» SUPPLIED PASSAGE
====================
Court of Appeals of Ohio, Eighth District

November 21, 2019

THEODORE DUMAS, ET AL., Plaintiffs-Appellees,
v.
NORTH EAST AUTO CREDIT, L.L.C., Defendant-Appellant.

          Civil Appeal from the Cuyahoga County Common Pleas Court Case No. CV-17-885863

          Frederick & Berler, L.L.C., Ronald I. Frederick, Michael Berler, and Michael L. Fine, for appellees.

          The Gertsburg Law Firm Co., L.PA., Mark M. Turner, Eugene Friedman, Maximilian Julian, and Cynthia M. Menta; and William J. Krueger, for appellant

          JOURNAL ENTRY AND OPINION

          SEAN C. GALLAGHER, JUDGE

         {¶1} North East Auto Credit, L.L.C. ("NEAC"), appeals the denial of its motion to stay the trial court proceedings under R.C. 2711.02(B) pending an arbitration of the class-action allegations, which were advanced for the first time in an amended complaint filed over a year after the initial pleading. Although the trial court erred in concluding that NEAC waived its right to assert the arbitration defense with respect to the putative class members, it nonetheless reached the correct result. We therefore affirm.

         {¶2} Theodore Dumas and Charlene Parker purchased a vehicle from NEAC. In their purchase agreement, Dumas and Parker agreed that either party may seek to arbitrate any disputes arising thereunder, and that if the matter was arbitrated, the plaintiffs waived any right to join a class-action lawsuit:

1.Either you or we may choose to have any dispute between us decided by arbitration and not in court or by jury trial.
2.If a dispute is arbitrated, you will give up your right to participate as a class representative or a class member on any class claim you have against us including any right to class arbitration or any consolidation of individual arbitrations.
Any claim or dispute, whether in contract tort, statute or otherwise (including the interpretation and scope of the Arbitration Agreement, and the arbitrability of the claim or dispute), between you and us or our employees, agents, successors or assigns, which arises out of or relates to * * * [the] purchase or condition of this vehicle, this contract or any resulting transaction or relationship (including any such relationship with third parties that don't sign this contract) shall, at your or our election, be resolved by neutral, binding arbitration and not court action.

         In light of the permissive nature of the arbitration clause, Dumas and Parker chose to file a lawsuit to settle a disagreement with NEAC, which in turn, consented to proceed on the individual claims despite preserving its affirmative defense of arbitration. We note that according to the express terms of their agreement, Dumas and Parker have not waived their right to participate as class representatives or members, and in addition, NEAC is not asserting any right to seek a stay pending the arbitration of Dumas and Parker's individual claims.
====================
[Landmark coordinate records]

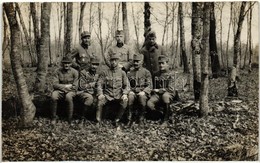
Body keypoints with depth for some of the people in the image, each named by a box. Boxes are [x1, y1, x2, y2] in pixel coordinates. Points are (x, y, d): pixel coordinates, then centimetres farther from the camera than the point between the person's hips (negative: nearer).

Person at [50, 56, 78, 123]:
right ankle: (54, 117, -11)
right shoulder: (58, 71, 0)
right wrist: (65, 86, -14)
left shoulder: (74, 72, -5)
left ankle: (70, 119, -23)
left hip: (70, 91, -2)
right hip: (59, 90, 2)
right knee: (53, 96, -31)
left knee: (68, 97, -36)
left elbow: (75, 87, -6)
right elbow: (55, 84, -6)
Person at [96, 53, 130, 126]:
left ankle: (116, 120, -13)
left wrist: (125, 94, -13)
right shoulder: (104, 72, 7)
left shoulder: (122, 72, 9)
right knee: (100, 102, -29)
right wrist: (100, 94, -16)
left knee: (125, 101, -29)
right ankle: (98, 121, -13)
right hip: (107, 95, 0)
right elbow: (99, 84, 1)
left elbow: (126, 85, 5)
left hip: (118, 95, 1)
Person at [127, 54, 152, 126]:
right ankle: (129, 119, -20)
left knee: (142, 97, -36)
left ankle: (141, 119, -16)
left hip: (143, 93, -2)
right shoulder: (130, 73, 15)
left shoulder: (146, 72, 6)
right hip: (132, 92, 2)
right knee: (130, 97, -34)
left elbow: (149, 86, 0)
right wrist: (130, 91, -7)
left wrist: (143, 92, -18)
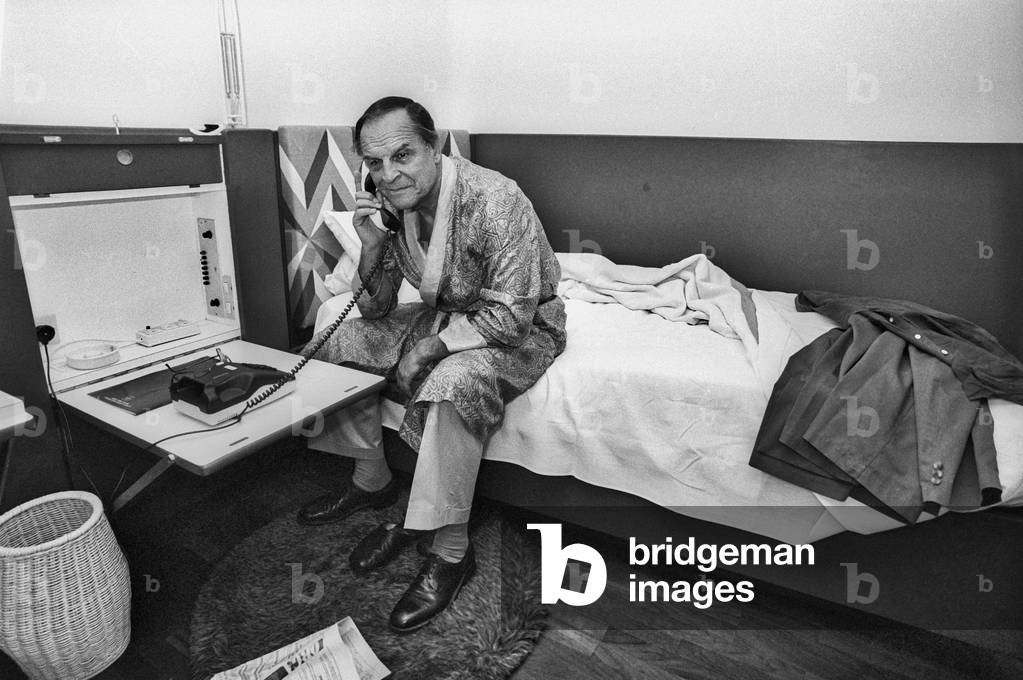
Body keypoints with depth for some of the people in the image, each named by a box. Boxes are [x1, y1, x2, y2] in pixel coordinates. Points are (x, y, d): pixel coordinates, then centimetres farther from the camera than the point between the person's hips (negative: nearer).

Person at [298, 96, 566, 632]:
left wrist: (435, 345, -29)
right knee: (343, 342, 1)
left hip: (519, 329, -7)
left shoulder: (494, 201, -27)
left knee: (452, 383, -36)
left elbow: (510, 315, -27)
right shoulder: (390, 204, -6)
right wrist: (372, 247, -19)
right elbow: (374, 311, -2)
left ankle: (450, 550, -19)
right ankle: (371, 478, 16)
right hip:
====================
» PROBLEM SET
1 - According to the court opinion, which court did the civil appeal come from?
2 - Rewrite the paragraph of the court opinion that begins "In light of the permissive nature" in shorter form, keeping its main facts.
3 - Go on with the court opinion, starting right after its last sentence.
Nothing in these lines is needed for this work.

» ANSWERS FOR EACH ITEM
1 - The Cuyahoga County Common Pleas Court.

2 - Because the arbitration clause was permissive, Dumas and Parker sued NEAC in court. NEAC agreed to proceed on their individual claims but kept arbitration as an affirmative defense. Under the agreement's terms, Dumas and Parker have not waived their right to take part in a class action as representatives or members. NEAC is not seeking a stay while their individual claims are arbitrated.

3 -
         {¶3} During the pretrial proceedings, Dumas and Parker requested and were granted leave to amend their complaint, although the basis of that request is disputed. The motion for leave was made orally during a pretrial conference, and there is no record of the proposed amendments. The amended complaint included allegations for similarly situated, putative class members. Dumas and Parker claim that NEAC should have been aware of the impending class-action allegations regardless of any confusion over the substantive basis of their request, and therefore, NEAC consented to including the class allegations. NEAC claims that Dumas and Parker only asked for leave to amend the complaint in order to address their individual claims; otherwise, NEAC would have objected to the inclusion of the class-action allegations.

         {¶4} Because there is no record substantiating the basis of Dumas and Parker's oral motion, we cannot conclude that NEAC affirmatively consented to the amended complaint including the class allegations to waive any defenses to the amendment of the allegations. "To establish waiver, the party seeking waiver must demonstrate (1) that the party knew of its right to assert an argument or defense and (2) that the totality of the circumstances establish that the party acted inconsistently with that right." Gembarski v. PartsSource, Inc., Slip Opinion No. 2019-Ohio-3231, ¶ 25, citing Donnell v. Parkcliffe Alzheimer's Community, 6th Dist. Wood No. WD-17-001, 2017-Ohio-7982, ¶ 21; and Atkinson v. Dick Masheter Leasing II, Inc., 10th Dist. Franklin No. 01AP-1016, 2002-Ohio-4299, ¶ 20. In light of the silent record, brought on by the fact that the motion for leave to amend the pleading was made orally with no notation in the record as to its substance, we cannot consider Dumas and Parker's argument that NEAC affirmatively consented to an amendment to include the class allegations, and through that alleged consent, waived the right to challenge the class-action allegations.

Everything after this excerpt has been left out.